Seitentext:
>>>
In der Ausbildung am SySt wurden mir die zusätzlichen Entscheidungsoptionen an einem schönen Beispiel zum Schmunzeln illustriert. Eine Frau hat Angebote von zwei Männern A und B mit ihnen eine Beziehung zu führen. Nun hat die Frau – der Logik des Tetralemma folgend – fünf verschiedene Möglichkeiten sich zu entscheiden:
- Das Eine: Sie entscheidet sich für Mann A.
- Das Andere: Sie entscheidet sich für Mann B.
- Beides: Sie entscheidet sich für Mann A und Mann B.
- Keines: Sie entscheidet sich weder für Mann A oder Mann B. Vielleicht Mann C.
- Ganz was anderes: Sie verzichtet auf eine Beziehung. Entscheidet sich für eine Frau. Geht auf Reisen. Der Fantasie sind keine Grenzen gesetzt.
Bei diesem Tetralemma Beispiel zeigt sich sehr schön, wie der Entscheidungs- und Handlungsraum beim Vorliegen eines Dilemmas oder einer Zwickmühle erweitert werden kann. Mann A oder Mann B sind nur die ersten beiden Positionen des Tetralemma, es gibt drei weitere Möglichkeiten.
Ein aufmerksamer Leser hat mich gefragt, warum es fünf Entscheidungsoptionen gibt, wenn Tetra auf vier Wahlmöglichkeiten hindeutet. Nagarjuna fügte die fünfte Option hinzu, welche eine Art doppelte Verneinung enthält im Sinne einer Nichtposition.
<<<
Datenauszug:
>>>
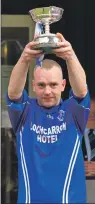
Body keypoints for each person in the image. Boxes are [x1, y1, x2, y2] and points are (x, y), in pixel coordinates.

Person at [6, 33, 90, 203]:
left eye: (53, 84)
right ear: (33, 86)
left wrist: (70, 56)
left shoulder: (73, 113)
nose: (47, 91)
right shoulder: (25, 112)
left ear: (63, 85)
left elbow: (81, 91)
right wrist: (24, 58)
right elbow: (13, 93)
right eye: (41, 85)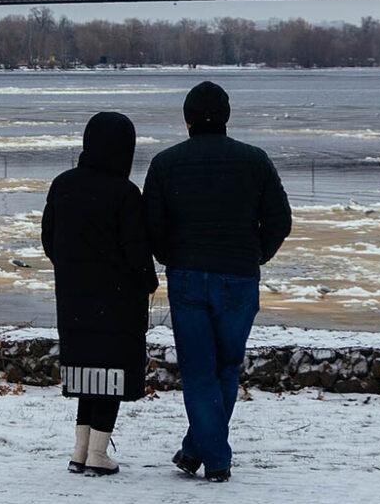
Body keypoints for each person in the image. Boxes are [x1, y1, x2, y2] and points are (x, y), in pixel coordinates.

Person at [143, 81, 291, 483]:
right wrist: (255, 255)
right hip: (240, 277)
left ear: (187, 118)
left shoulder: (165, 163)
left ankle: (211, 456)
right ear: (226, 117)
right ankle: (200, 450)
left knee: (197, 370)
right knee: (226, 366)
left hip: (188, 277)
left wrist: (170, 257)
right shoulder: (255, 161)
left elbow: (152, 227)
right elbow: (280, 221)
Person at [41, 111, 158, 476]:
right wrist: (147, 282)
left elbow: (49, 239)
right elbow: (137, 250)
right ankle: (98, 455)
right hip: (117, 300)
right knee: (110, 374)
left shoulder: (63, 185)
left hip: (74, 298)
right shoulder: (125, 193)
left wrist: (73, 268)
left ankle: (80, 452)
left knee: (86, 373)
<<<
Aufgabe:
Gib den Absatz im Text zum Tetralemma, der mit „Bei diesem Tetralemma Beispiel“ beginnt, kürzer wieder und behalte dabei seine wesentlichen Aussagen.

Antwortfeld:
Das Beispiel zeigt, wie sich bei einem Dilemma oder einer Zwickmühle der Entscheidungs- und Handlungsraum erweitern lässt: Mann A und Mann B sind nur die ersten beiden Positionen des Tetralemma, dazu kommen drei weitere Möglichkeiten.